Weaker dollar, falling oil, and rate-cut bets push gold toward new highs
MARKET INSIDER – Gold is back in the spotlight—and not because of escalating war, but because of a sudden pause. A fragile two-week ceasefire between the United States and Iran has triggered a sharp realignment across global markets, sending gold prices to a near three-week high while oil and the U.S. dollar tumble. For investors, the message is clear: geopolitics still dictates capital flows, but not always in predictable ways.
Spot gold jumped 2% to $4,795.99 per ounce, after briefly surging more than 3% to its strongest level since mid-March. U.S. futures followed suit, climbing to $4,824.70. The rally comes as energy markets unwind risk premiums tied to conflict in the Strait of Hormuz—a chokepoint that carries roughly a fifth of global oil supply—after Tehran signaled it would pause disruptions as part of the ceasefire framework announced by Donald Trump.
The knock-on effects have been swift and global. Oil prices plunged more than 13%, slipping below $100 per barrel, while the U.S. dollar dropped to a one-month low. This combination—lower energy costs and a softer greenback—has created ideal conditions for gold, which tends to thrive when real yields decline and currency strength fades. According to analysts at UBS, the ceasefire has also fueled expectations of looser monetary policy, amplifying demand for non-yielding assets like bullion.
Market pricing now reflects a dramatic shift in sentiment. Investors see a 43% probability of at least one interest rate cut by the Federal Reserve before year-end, up sharply from just 14% a day earlier, based on data from CME Group’s FedWatch tool. Meanwhile, equities and bonds have rallied in tandem, signaling a broader risk-on mood—but one still tethered to fragile diplomatic progress.
Yet beneath the surface, a more structural narrative is unfolding. Gold had already declined nearly 10% since late February amid rising yields and war-driven volatility. Now, with inflation pressures easing and global debt levels climbing, institutional investors are once again turning to gold as a strategic hedge. UBS maintains a bullish outlook, projecting prices could reach $5,900 per ounce by year-end, driven by diversification demand and falling real interest rates.

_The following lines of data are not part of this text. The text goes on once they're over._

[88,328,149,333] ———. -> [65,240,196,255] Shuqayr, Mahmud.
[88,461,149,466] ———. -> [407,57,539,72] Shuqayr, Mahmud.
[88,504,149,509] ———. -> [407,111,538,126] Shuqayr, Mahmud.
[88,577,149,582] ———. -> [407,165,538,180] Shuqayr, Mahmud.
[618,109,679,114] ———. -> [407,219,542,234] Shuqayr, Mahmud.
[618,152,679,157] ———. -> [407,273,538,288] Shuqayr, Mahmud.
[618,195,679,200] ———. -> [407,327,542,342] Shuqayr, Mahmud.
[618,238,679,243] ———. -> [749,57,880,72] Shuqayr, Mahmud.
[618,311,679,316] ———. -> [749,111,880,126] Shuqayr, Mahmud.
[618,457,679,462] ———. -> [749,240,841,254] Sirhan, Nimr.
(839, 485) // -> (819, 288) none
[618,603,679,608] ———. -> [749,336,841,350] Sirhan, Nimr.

The bigger question for global markets is whether this ceasefire marks a turning point—or just a pause before the next shock. If diplomacy holds, gold’s rally may extend not on fear, but on a deeper shift toward monetary easing and fiscal fragility. If it doesn’t, the metal’s safe-haven appeal could return with even greater force. Either way, gold is no longer just reacting to crisis—it’s anticipating what comes next.